CentreForDigitalHumanities / tscan

T-scan: an analysis tool for dutch texts to assess the complexity of the text, based on original work by Rogier Kraf
GNU Affero General Public License v3.0
18 stars 6 forks source link

modify intensify list #18

Open peterATixly opened 2 years ago

peterATixly commented 2 years ago

I'd like to be able to modify the intensifiers but I can't see that information in the data directory (even after running download.sh) - is this available to adjust?

kosloot commented 2 years ago

Well, those are found in the file 'intensiveringen.data' that are normally NOT distributed. I quote from downloaddata.sh:

#Dummies for RBN-derived data, not redistributable due to overly restrictive license (http://tst.inl.nl/producten/rbn/toonl
icentie.php)
RESTRICTEDDATA="adjs_semtype.data general_nouns.data general_verbs.data intensiveringen.data nouns_semtype.data verbs_semty
pe.data"
for file in $RESTRICTEDDATA; do
    if [ ! -f $file ]; then
        touch $file
    fi
done

This information is old, I'm not sure if those restrictions still hold. @mhkuu is INL still that anxious?

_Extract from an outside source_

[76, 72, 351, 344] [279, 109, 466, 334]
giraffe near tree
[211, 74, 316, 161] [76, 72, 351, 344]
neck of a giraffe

peterATixly commented 2 years ago

Ah I had assumed that only referred to the part that was derived from the RBN - the rest coming from other sources: onderwoorden.nl ; SoNaR - but I assume they are difficult to separate from one another.

mhkuu commented 2 years ago

Hi @peterATixly and @kosloot, I'm not sure about the exact origin of all words appearing on the lists. The RBN license still seems quite restrictive. I can provide the lists to you via e-mail, though.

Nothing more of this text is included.